Over the past 10 years, Nestle Nigeria plc, Dangote Sugar Nigeria plc, and Guaranty Trust Bank have generated more profit from their shareholders investments than peers as evidenced in the consistent and superior return on equity, according to a recent report by Coronation Asset Management, titled ‘Navigating the Capital Market: the Investor’s Dilemma’.
The report studies the impact of the macroeconomic environment on earnings and valuations of Nigerian Stock Exchange (NSE) listed companies, and also beams its searchlight on investment returns, short-term government securities and inflations.
The return on equity (ROE) indicates how effective management is at using equity financing to fund operations and grow the company.
Over the past decade, companies have been operating in an unpredictable macroeconomic environment characterised by currency devaluation, deteriorating infrastructure, inflationary pressure, and volatility in oil price.
Some sectors have not recovered from the sharp drop in crude oil price of mid-2014 that stoked severe dollar scarcity and consequently tipped the country in its first recession in 25 years.
According to Coronation Research, GTBank, the largest lender by market value, had superior and consistent ROE in the last 10 years, which means it is a worthwhile investment.
The lender’s returns have been consistently higher in the benchmark Fair Value Equity Return (FVER), a parameter the investment house uses to gauge the efficient and profitability of an entity.
The analysis of the 2019 financial statement of top tier banks shows GTBank recorded ROE of 28.64 percent, which compares to Zenith Bank (24.80%); Access Bank (15.98%), and United Bank for Africa (14.90%).
Coronation Research, however, says the good news is that the trend (FVER) has been moving upwards.
For instance, Zenith Bank has joined GTBank as a strong performer (i.e. its RoE exceeds the FVER) over the past three years, while Access Bank joined this fortunate group last year.
The report observes that among the pure-play food manufacturing companies there is the remarkable exception of Nestle Nigeria, which has recorded an average RoE of 74 percent over the past 10 years.
Analysts at Coronation Research attribute the success of the consumer goods giant to its product portfolio that has won consistent loyalty from Nigerian consumers; its operating margins have been high and consistent, thanks to a high degree of local sourcing; it pays almost all its Net Profits as dividends, keeping its equity level low.

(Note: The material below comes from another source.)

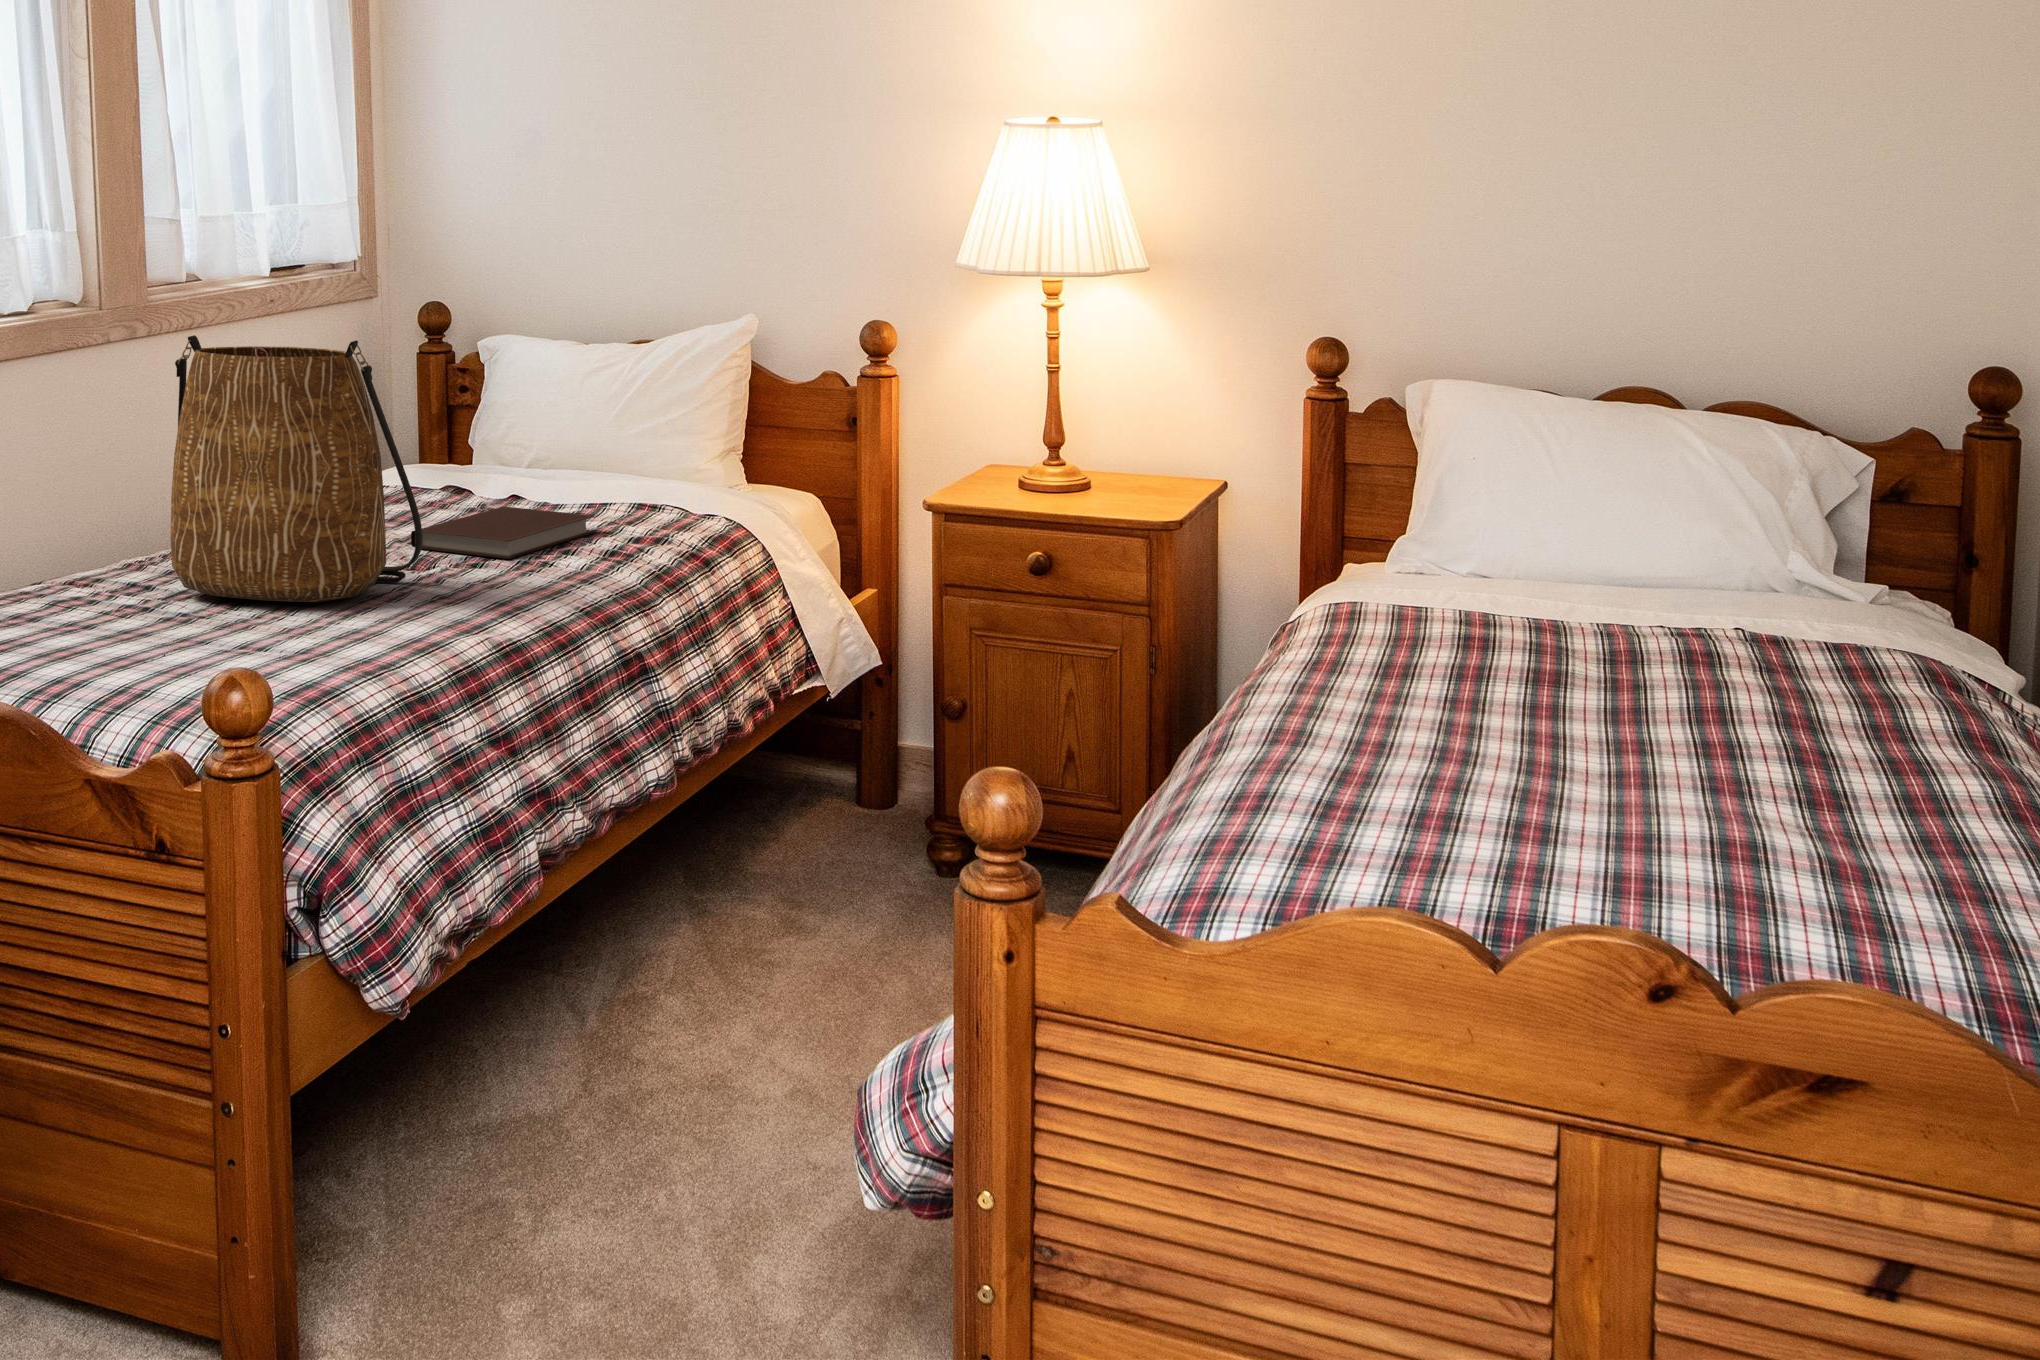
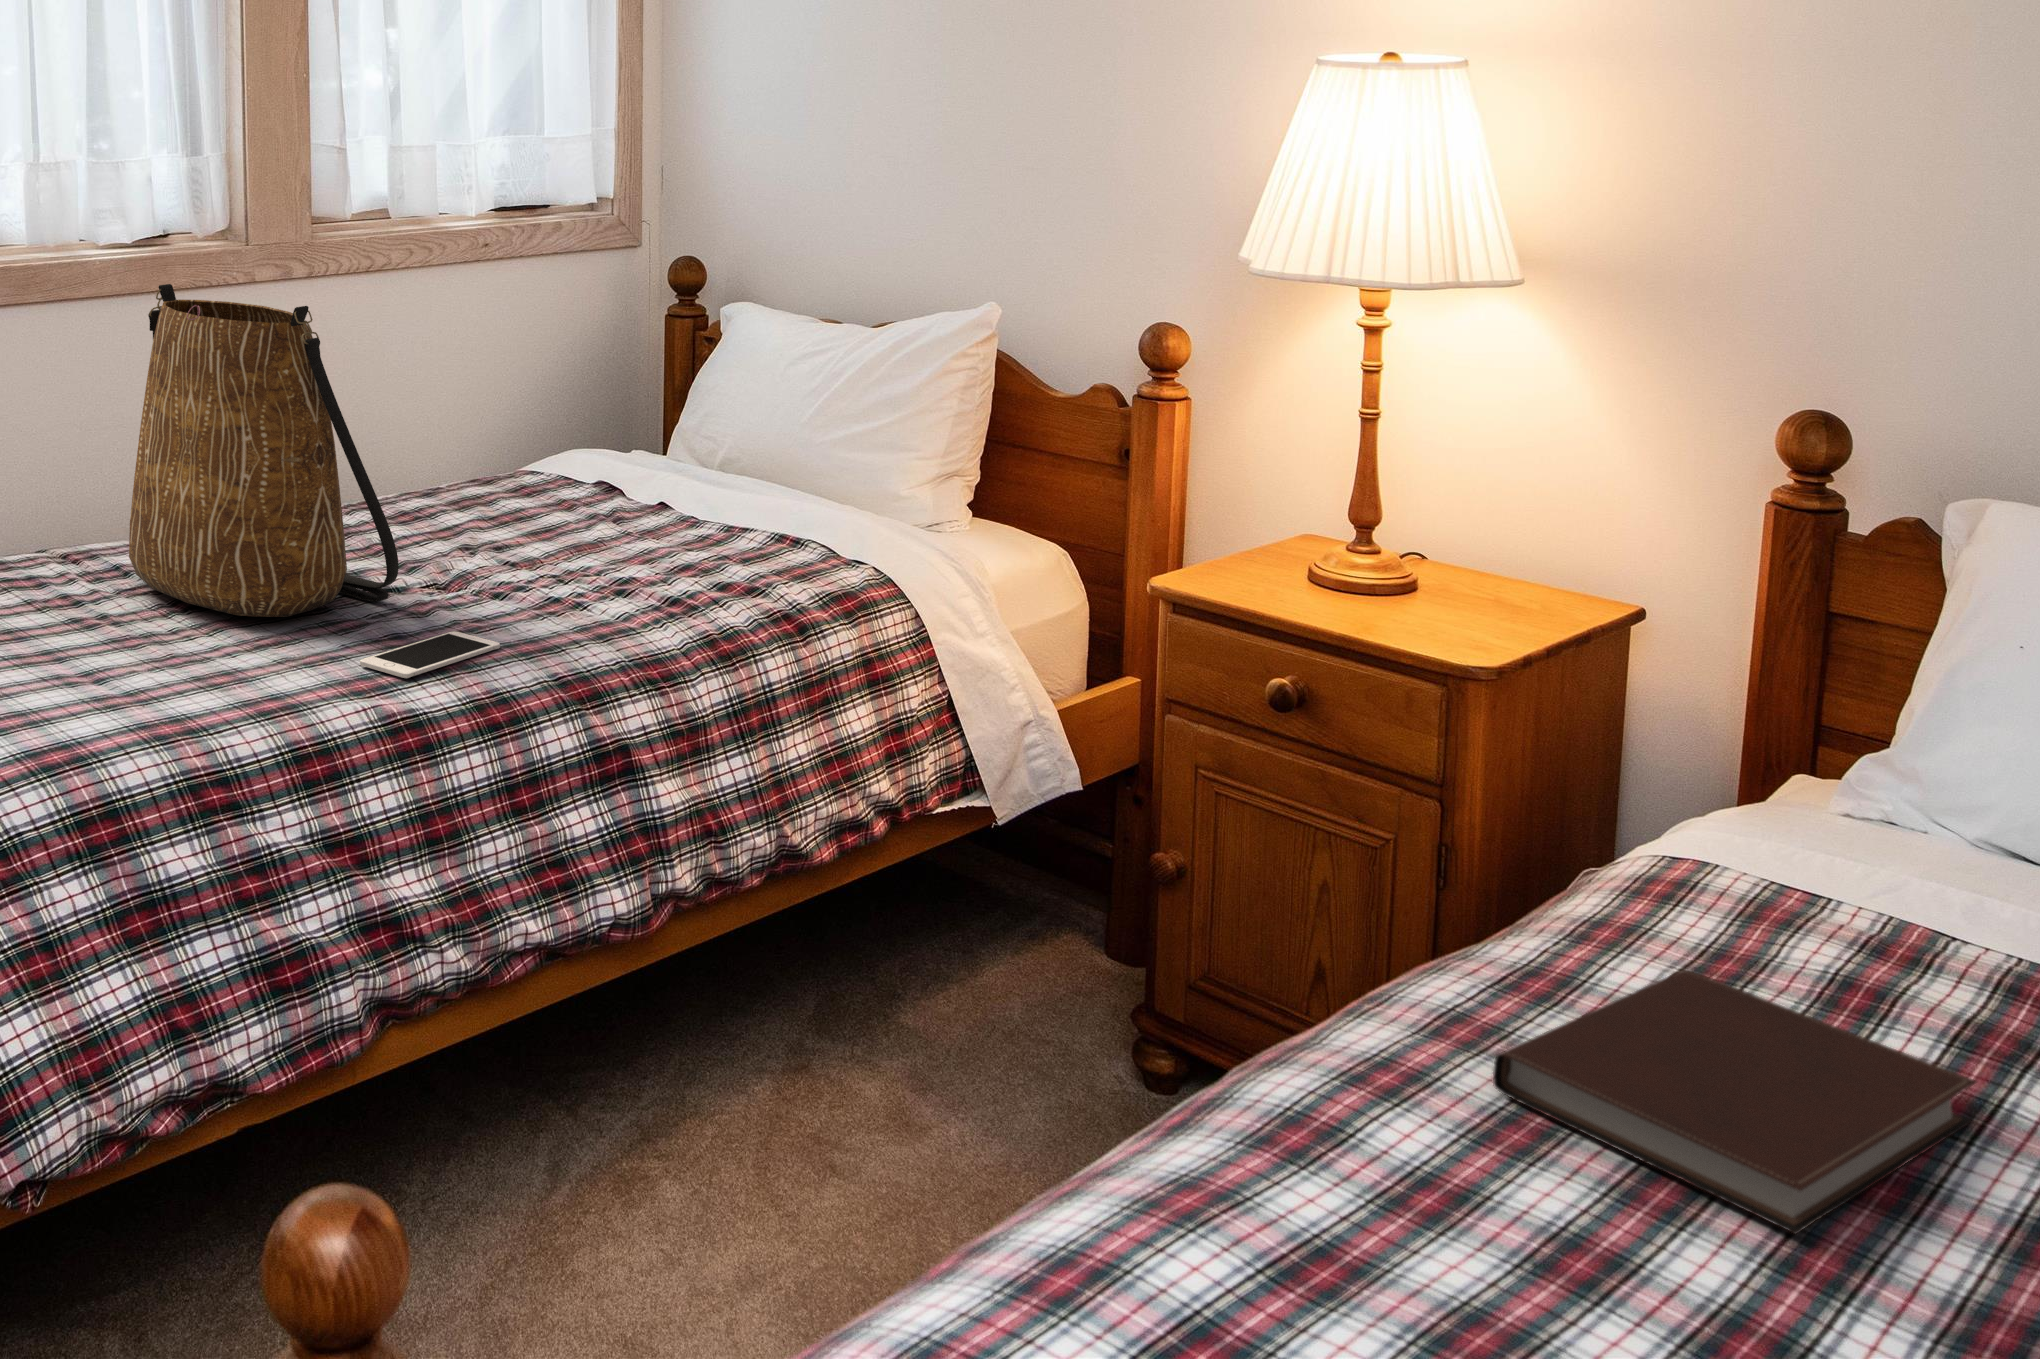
notebook: present [411,507,594,559] -> present [1493,970,1976,1234]
cell phone: none [455,589,539,619] -> present [360,631,500,678]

The analysts say majority of Nigerian listed companies do not return what they consider an adequate – 20.53 percetn – RoE; but they add that there are notable exceptions and several bank stocks deliver returns above this level, while other bank stocks are trending towards this level.
The report notes that many industrial companies have reported steeply declining returns over the past 10 years, disappointing a generation of investors in Nigerian industry.
Interestingly, the listed brewers are hardest hit from the economic downturn as ROEs of two out of the three dominant players in the industry have been declining in the last 10 years.
Aside macroeconomic uncertainties, the brewery industry was reeling from stiff competition; this happened when International Breweries launched top brands into the market in 2013. Peer rivals found it practically difficult to grow revenue.
The Fast Goods Consumer Goods Companies (FMCGs) have seen operating margins deteriorate due to hike in utilities and spiralling inflation that erodes the purchasing power of consumers. Because they had hiked the price of product in 2017 to compensate for rising production cost caused by dollar scarcity, it would be practically difficult for them to pass rising cost to beleaguered consumers in form of higher price.
The coronavirus pandemic that ravaged economies across the globe and disrupted the demand and supply side of the market, as government imposed lockdown policies, has dealt a great blow to the industry.
The earnings seasons have kicked off, showing play food companies that have released half-year results falling off the cliff.
Coronation Research notes that many companies with high shareholder returns have failed to deliver stock price returns of the same order.
“This is because the market has been de-rating these stocks, over time paying lower and lower multiples for their earnings. We cite several bank stocks as examples,” notes the report.
To shareholders who have invested in an entity with cash that would have been deployed in other investments, profit is the only thing to them.
Investors’ apathy towards the Nigerian equity market has heightened as they have been dumping shares due to lack of policy direction on the part of President Muhammadu Buhari-led government and poor macroeconomic indices.
The crash in oil price due to the coronavirus pandemic and rift between Saudi Arabia and Russia have elicited stock market rout as sentiments towards the equity market weakened to a record low.
In all, the All Share Index closed H1-2020 (July 24) at 24,474.62pts, with YTD loss pegged at 8.18 percent.